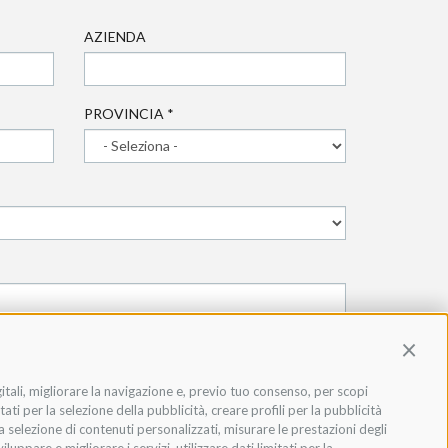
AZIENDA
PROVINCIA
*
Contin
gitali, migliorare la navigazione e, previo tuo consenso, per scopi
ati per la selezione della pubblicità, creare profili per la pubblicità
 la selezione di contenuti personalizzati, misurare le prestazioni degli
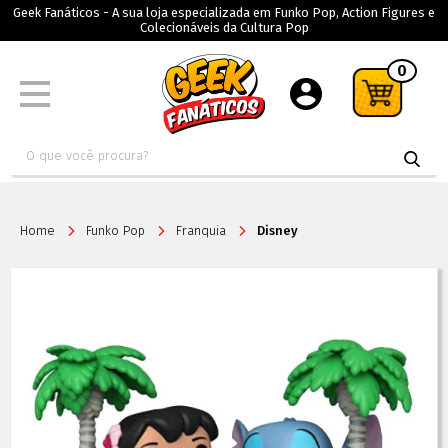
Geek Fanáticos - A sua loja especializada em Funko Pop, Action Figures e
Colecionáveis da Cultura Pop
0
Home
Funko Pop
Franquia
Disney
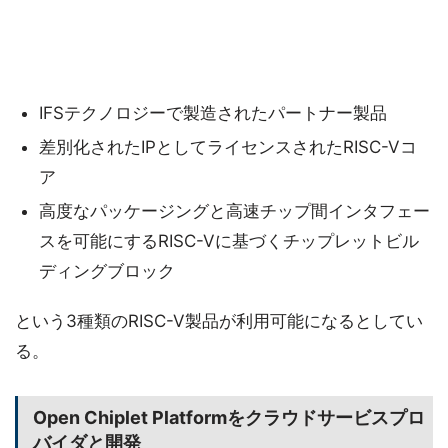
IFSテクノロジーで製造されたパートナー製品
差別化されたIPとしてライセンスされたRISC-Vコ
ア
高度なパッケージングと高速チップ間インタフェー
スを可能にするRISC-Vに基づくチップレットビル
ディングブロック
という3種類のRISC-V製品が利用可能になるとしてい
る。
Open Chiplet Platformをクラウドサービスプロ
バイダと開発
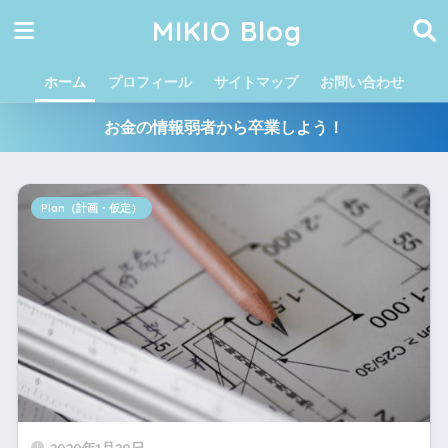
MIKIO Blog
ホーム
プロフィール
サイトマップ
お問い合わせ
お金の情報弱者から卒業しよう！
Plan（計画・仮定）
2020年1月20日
-=-=-=-=-
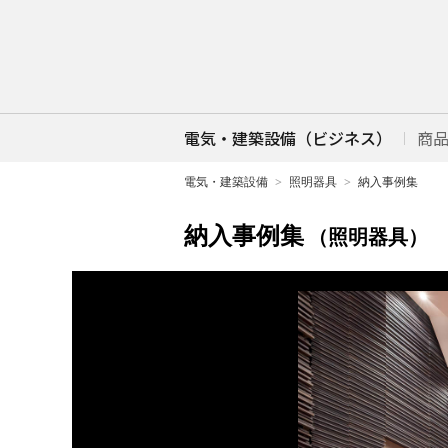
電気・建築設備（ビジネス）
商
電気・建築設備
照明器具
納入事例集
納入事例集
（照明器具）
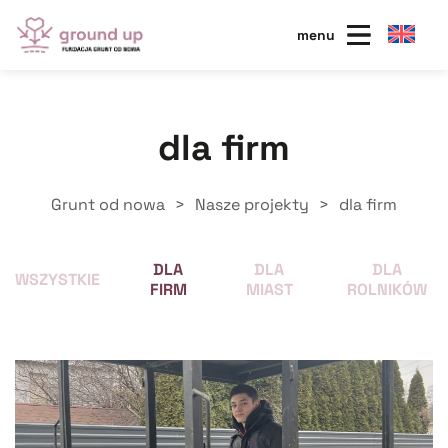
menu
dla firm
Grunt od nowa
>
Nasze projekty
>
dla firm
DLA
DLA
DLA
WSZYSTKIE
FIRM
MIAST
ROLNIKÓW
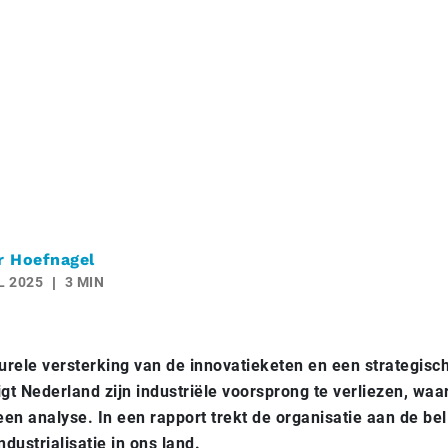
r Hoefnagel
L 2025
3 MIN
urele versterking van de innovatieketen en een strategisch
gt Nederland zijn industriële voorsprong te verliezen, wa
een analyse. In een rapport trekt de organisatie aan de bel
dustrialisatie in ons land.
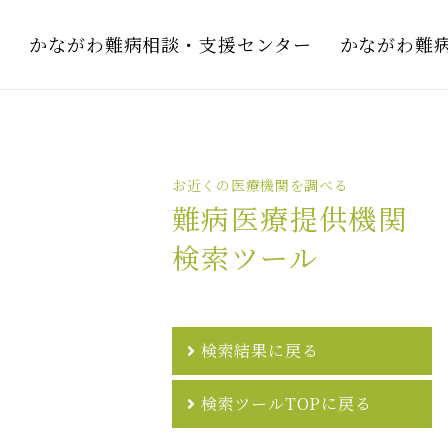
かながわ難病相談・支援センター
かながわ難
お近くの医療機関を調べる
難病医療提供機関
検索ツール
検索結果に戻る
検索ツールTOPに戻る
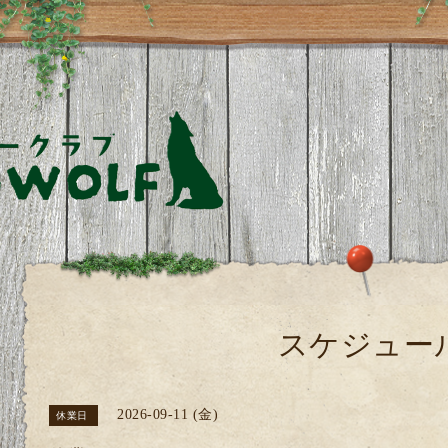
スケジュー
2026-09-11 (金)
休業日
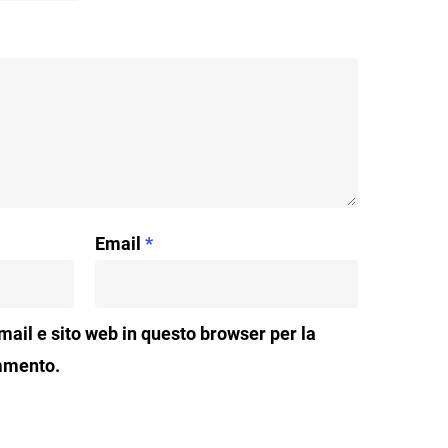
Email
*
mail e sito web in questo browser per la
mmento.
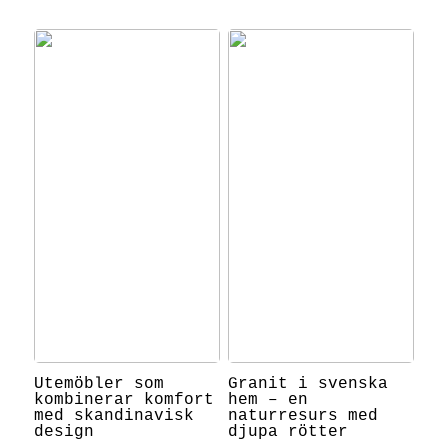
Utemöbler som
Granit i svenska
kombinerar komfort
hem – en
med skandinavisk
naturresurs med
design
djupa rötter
-=-=-=-=-
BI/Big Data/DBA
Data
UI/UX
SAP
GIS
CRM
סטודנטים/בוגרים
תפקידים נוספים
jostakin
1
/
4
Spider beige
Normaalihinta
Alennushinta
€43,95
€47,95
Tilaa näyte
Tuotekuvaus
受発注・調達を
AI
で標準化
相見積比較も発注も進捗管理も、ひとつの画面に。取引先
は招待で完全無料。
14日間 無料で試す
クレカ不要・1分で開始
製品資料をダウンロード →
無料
-=-=-=-=-
> [Exercise details] Copy the lines in the records above, from the line with "電気・建築設備（ビジネス）" up to and including the line with "djupa rötter", without changing anything, and leave the pictures out.

> [Completed exercise]
電気・建築設備（ビジネス）
商
電気・建築設備
照明器具
納入事例集
納入事例集
（照明器具）
menu
dla firm
Grunt od nowa
>
Nasze projekty
>
dla firm
DLA
DLA
DLA
WSZYSTKIE
FIRM
MIAST
ROLNIKÓW
r Hoefnagel
L 2025
3 MIN
urele versterking van de innovatieketen en een strategisch
gt Nederland zijn industriële voorsprong te verliezen, wa
een analyse. In een rapport trekt de organisatie aan de bel
dustrialisatie in ons land.
かながわ難病相談・支援センター
かながわ難
お近くの医療機関を調べる
難病医療提供機関
検索ツール
検索結果に戻る
検索ツールTOPに戻る
スケジュー
2026-09-11 (金)
休業日
Email
*
mail e sito web in questo browser per la
mmento.
Utemöbler som
Granit i svenska
kombinerar komfort
hem – en
med skandinavisk
naturresurs med
design
djupa rötter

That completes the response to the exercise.